In free constitutional countries one important fundamental constitutional right is that a person cannot be punished for an action that was not illegal at the time when the action was made. This same human right is also included in the Universal Declaration of Human Rights (article 11).

In other words, if a government makes a previously-legal action illegal, it cannot retroactively punish someone for having done that action when it was still legal. (There are, obviously, many reasons for this principle, one of the most significant ones being that it stops the government from persecuting an individual by inventing new laws and retroactively punishing that person for "breaking" those laws, even though those actions were not illegal at the time.)

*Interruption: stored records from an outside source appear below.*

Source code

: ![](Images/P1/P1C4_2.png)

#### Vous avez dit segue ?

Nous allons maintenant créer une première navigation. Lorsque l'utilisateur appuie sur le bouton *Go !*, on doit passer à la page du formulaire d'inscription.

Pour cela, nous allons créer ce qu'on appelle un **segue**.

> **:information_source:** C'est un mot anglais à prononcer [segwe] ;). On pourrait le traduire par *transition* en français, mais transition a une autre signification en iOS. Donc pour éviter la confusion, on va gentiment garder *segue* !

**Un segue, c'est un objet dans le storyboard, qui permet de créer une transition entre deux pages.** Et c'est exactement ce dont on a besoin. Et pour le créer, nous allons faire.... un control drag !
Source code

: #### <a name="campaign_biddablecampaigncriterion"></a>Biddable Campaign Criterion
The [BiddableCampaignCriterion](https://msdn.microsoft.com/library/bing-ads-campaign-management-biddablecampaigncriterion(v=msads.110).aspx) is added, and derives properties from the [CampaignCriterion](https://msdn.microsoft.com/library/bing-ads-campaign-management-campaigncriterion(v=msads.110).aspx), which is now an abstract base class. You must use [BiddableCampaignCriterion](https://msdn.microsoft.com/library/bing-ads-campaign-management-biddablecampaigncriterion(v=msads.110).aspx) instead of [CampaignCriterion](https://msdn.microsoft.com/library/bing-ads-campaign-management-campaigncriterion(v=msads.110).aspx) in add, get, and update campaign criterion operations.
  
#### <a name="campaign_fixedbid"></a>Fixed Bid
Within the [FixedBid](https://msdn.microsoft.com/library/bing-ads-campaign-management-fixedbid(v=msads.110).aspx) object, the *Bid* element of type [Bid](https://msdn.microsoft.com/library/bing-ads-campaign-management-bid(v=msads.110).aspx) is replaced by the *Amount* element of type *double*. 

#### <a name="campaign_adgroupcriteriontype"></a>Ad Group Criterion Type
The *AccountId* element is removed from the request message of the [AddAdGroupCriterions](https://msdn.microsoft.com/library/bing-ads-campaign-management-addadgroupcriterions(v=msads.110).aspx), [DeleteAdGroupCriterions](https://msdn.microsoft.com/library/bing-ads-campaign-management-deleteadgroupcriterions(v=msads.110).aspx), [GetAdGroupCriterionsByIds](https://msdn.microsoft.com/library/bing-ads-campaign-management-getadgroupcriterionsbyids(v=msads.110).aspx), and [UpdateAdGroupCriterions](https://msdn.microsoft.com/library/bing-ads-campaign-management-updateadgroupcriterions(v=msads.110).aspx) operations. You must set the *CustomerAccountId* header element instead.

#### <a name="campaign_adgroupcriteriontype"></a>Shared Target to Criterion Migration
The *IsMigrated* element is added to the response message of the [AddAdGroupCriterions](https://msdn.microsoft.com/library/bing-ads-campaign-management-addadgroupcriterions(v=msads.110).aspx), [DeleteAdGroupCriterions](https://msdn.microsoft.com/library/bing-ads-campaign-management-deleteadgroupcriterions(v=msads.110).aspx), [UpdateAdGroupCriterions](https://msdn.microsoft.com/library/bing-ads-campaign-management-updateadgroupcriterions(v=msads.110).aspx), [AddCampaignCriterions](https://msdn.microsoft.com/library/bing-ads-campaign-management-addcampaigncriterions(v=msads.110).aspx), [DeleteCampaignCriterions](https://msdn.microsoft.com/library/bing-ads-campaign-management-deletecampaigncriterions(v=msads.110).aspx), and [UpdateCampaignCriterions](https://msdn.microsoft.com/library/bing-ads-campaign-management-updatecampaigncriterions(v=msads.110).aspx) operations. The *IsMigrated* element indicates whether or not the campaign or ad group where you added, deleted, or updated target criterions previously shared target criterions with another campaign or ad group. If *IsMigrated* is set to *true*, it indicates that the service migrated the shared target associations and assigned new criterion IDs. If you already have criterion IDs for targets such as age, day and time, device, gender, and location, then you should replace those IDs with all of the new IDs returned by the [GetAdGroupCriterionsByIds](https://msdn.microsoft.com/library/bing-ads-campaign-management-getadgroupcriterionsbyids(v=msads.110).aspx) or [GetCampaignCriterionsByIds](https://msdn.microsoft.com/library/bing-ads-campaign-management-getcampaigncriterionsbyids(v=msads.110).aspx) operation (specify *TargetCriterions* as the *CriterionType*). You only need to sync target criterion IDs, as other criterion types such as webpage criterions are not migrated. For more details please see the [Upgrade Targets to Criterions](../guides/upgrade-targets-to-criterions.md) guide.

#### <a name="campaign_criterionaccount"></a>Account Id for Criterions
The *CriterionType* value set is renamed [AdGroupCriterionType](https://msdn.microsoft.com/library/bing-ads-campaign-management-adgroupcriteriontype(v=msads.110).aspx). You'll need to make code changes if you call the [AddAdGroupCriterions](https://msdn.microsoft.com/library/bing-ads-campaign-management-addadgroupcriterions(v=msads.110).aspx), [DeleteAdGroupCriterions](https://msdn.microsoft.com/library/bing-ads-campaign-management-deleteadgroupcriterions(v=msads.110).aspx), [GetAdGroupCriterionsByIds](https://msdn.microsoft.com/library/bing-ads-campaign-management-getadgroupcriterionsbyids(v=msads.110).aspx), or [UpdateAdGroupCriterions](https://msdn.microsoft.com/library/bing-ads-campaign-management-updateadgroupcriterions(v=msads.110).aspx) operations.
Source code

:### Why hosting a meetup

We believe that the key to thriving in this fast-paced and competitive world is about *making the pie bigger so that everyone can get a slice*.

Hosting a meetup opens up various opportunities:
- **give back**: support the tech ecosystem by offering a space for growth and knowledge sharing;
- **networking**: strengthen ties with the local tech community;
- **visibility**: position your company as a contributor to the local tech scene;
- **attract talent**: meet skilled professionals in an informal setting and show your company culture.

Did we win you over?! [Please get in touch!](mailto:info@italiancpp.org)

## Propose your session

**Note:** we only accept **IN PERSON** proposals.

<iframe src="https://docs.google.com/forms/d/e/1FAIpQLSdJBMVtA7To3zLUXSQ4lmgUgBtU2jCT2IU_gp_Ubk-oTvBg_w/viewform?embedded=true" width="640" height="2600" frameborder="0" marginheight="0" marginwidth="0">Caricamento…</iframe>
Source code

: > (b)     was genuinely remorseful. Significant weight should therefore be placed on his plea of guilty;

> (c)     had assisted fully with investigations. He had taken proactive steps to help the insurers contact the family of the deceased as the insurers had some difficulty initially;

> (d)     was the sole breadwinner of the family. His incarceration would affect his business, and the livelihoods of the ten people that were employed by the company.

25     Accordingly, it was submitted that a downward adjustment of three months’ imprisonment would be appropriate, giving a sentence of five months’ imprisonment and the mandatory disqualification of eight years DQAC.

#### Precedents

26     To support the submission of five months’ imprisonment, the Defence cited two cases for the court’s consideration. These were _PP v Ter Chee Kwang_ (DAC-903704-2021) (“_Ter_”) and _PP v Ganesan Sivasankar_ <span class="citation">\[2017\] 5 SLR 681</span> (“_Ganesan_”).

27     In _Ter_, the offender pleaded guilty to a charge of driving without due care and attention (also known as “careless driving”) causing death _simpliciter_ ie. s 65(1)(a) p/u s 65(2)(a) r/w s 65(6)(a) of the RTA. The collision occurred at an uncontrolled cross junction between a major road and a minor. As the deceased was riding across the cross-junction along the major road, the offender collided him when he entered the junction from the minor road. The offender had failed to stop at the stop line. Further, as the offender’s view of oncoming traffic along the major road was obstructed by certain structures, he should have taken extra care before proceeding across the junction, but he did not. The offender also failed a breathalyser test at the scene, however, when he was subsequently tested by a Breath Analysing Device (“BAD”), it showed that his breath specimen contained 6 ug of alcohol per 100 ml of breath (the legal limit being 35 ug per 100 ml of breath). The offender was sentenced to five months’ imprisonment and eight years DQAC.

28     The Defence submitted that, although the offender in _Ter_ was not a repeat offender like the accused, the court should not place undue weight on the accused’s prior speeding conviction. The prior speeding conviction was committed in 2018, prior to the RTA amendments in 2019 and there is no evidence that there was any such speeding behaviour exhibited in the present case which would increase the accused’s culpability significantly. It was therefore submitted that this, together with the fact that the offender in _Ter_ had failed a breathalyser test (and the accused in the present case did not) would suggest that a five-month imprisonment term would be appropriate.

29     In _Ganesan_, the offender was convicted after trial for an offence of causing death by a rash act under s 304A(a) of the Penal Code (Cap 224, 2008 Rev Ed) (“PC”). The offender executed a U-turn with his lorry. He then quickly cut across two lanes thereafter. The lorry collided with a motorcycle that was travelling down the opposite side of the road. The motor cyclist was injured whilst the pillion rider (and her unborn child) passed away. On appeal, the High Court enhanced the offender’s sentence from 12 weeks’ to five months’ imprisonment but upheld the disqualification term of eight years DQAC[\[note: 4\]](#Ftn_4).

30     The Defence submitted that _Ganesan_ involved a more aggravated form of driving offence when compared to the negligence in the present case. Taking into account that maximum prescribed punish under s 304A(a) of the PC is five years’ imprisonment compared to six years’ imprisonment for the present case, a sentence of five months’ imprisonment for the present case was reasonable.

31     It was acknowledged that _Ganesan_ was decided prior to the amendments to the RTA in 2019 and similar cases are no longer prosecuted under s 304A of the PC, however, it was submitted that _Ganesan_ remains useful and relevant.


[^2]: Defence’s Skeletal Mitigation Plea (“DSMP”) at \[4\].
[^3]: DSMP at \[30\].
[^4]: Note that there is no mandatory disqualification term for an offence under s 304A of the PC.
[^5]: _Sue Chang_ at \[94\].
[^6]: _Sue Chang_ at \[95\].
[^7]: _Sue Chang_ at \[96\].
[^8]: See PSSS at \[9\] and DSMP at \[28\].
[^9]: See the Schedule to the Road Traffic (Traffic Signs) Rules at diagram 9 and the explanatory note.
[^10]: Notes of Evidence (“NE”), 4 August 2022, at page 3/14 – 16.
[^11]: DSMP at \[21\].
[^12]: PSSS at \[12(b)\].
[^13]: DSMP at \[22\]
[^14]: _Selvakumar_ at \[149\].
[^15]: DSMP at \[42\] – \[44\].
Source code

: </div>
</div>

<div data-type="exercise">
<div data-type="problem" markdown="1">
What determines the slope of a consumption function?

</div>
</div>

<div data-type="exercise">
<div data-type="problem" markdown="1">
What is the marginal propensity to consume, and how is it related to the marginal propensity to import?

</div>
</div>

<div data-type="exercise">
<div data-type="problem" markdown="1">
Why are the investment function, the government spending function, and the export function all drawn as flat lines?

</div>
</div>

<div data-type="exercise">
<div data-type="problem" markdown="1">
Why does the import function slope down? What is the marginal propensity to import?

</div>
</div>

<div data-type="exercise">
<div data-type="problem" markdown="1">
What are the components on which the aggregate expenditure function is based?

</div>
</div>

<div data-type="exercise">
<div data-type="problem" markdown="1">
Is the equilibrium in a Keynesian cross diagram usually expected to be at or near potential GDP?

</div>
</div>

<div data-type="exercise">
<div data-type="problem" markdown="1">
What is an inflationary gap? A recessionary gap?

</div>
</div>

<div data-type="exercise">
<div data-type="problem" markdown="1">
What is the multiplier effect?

Apparently this human right is not in effect in Canada.

The government of Canada has frozen the bank accounts of many people who donated small sums of money to the so-called Freedom Convoy. In the vast majority of cases said protest had not been declared illegal, so there was nothing illegal about the protest nor about donating money to it.

Many of the people whose bank accounts have been frozen are at the moment of writing this suffering a great deal because of it, because they just don't have any money to live. This is arguably a cruel and unusual punishment. (After all, what sense does it make to freeze the account of such a person? What sense does it make to effectively stop that person from getting any money? For what purpose? The only possible reason is some kind of punishment and revenge.)

What the Canadian government is doing is completely inhumane, cruel and totalitarian. It's not only a violation of fundamental human rights to punish someone for an action that was not illegal at the time the action was done, but denying that person from all livelihood is an unusually cruel and inhumane punishment. It may be something that oppressive totalitarian dictatorships do, not something a supposedly free constitutional country does.

Making the protest itself illegal counts too. Sure, consider blocking traffic illegal, that's fine, and that has been criminalized since forever. But when you start declaring a protest itself illegal, that crosses a line. A line from constitutionalism and human rights to oppressive totalitarianism.